A new high-resolution indoor radon map for Germany using a machine learning based probabilistic exposure model

Radon is a carcinogenic, radioactive gas that can accumulate indoors. Indoor radon exposure at the national scale is usually estimated on the basis of extensive measurement campaigns. However, characteristics of the sample often differ from the characteristics of the population due to the large number of relevant factors such as the availability of geogenic radon or floor level. Furthermore, the sample size usually does not allow exposure estimation with high spatial resolution. We propose a model-based approach that allows a more realistic estimation of indoor radon distribution with a higher spatial resolution than a purely data-based approach.

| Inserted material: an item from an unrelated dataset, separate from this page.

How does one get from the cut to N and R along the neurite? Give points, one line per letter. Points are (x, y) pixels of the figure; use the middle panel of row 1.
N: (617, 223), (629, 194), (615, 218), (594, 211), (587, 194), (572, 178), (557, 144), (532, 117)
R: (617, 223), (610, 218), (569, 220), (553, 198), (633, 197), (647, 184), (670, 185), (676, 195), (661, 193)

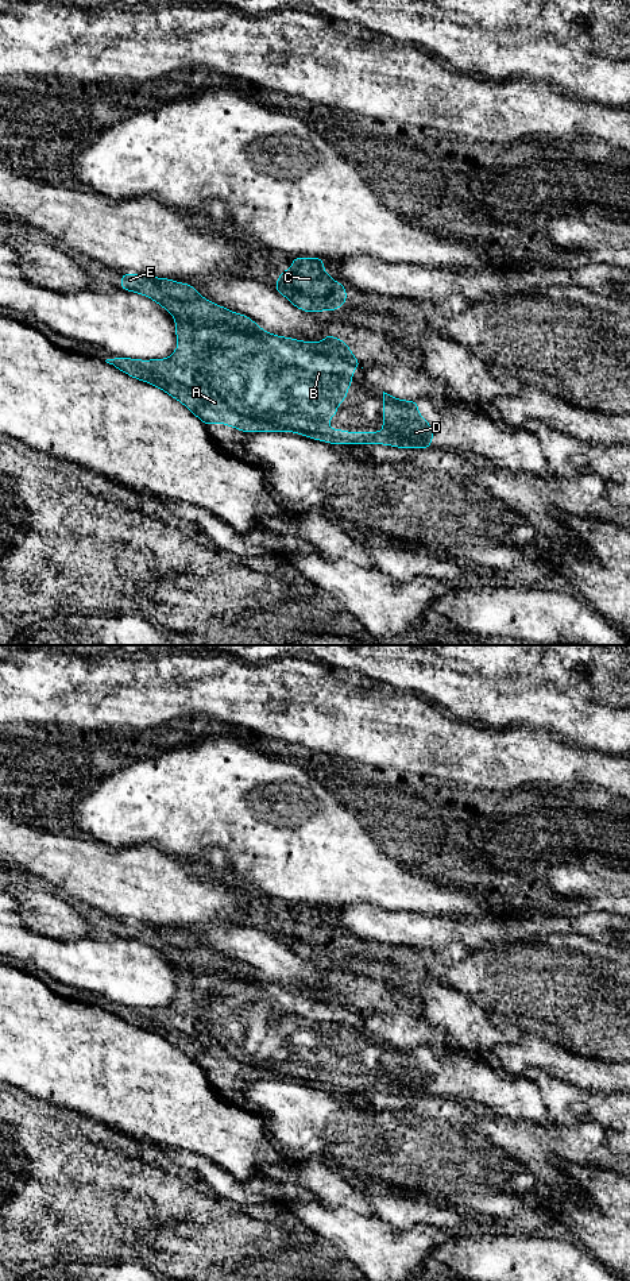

We applied a two-stage modelling approach: 1) a quantile regression forest using environmental and building data as predictors was applied to estimate the probability distribution function of indoor radon for each floor level of each residential building in Germany; (2) a probabilistic Monte Carlo sampling technique enabled the combination and population weighting of floor-level predictions. In this way, the uncertainty of the individual predictions is effectively propagated into the estimate of variability at the aggregated level. The results give an arithmetic mean of 63 Bq/m3, a geometric mean of 41 Bq/m3 and a 95 %ile of 180 Bq/m3. The exceedance probability for 100 Bq/m3 and 300 Bq/m3 are 12.5 % (10.5 million people) and 2.2 % (1.9 million people), respectively. In large cities, individual indoor radon exposure is generally lower than in rural areas, which is a due to the different distribution of the population on floor levels. The advantages of our approach are 1) an accurate exposure estimation even if the survey was not fully representative with respect to the main controlling factors, and 2) an estimate of the exposure distribution with a much higher spatial resolution than basic descriptive statistics.